Start of Dataset extract

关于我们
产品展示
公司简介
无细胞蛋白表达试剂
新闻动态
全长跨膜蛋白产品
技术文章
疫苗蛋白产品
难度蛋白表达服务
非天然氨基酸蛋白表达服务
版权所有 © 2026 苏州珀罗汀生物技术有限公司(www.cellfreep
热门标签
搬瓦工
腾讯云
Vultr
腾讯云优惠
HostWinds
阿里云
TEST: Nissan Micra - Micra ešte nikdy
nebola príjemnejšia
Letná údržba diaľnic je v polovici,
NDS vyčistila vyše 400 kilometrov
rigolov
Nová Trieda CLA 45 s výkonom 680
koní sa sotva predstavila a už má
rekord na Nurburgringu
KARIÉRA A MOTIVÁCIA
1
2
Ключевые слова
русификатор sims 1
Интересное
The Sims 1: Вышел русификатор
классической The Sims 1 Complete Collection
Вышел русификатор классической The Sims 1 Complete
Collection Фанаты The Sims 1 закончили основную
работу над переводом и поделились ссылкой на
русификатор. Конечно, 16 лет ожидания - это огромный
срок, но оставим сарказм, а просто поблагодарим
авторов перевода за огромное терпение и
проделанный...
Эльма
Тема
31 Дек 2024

End of Dataset extract

**Description of the task**
Up to and including the line with "Letná údržba diaľnic", output every line of the records above exactly, starting from the first; output nothing else.

**The completed task**
关于我们
产品展示
公司简介
无细胞蛋白表达试剂
新闻动态
全长跨膜蛋白产品
技术文章
疫苗蛋白产品
难度蛋白表达服务
非天然氨基酸蛋白表达服务
版权所有 © 2026 苏州珀罗汀生物技术有限公司(www.cellfreep
热门标签
搬瓦工
腾讯云
Vultr
腾讯云优惠
HostWinds
阿里云
TEST: Nissan Micra - Micra ešte nikdy
nebola príjemnejšia
Letná údržba diaľnic je v polovici,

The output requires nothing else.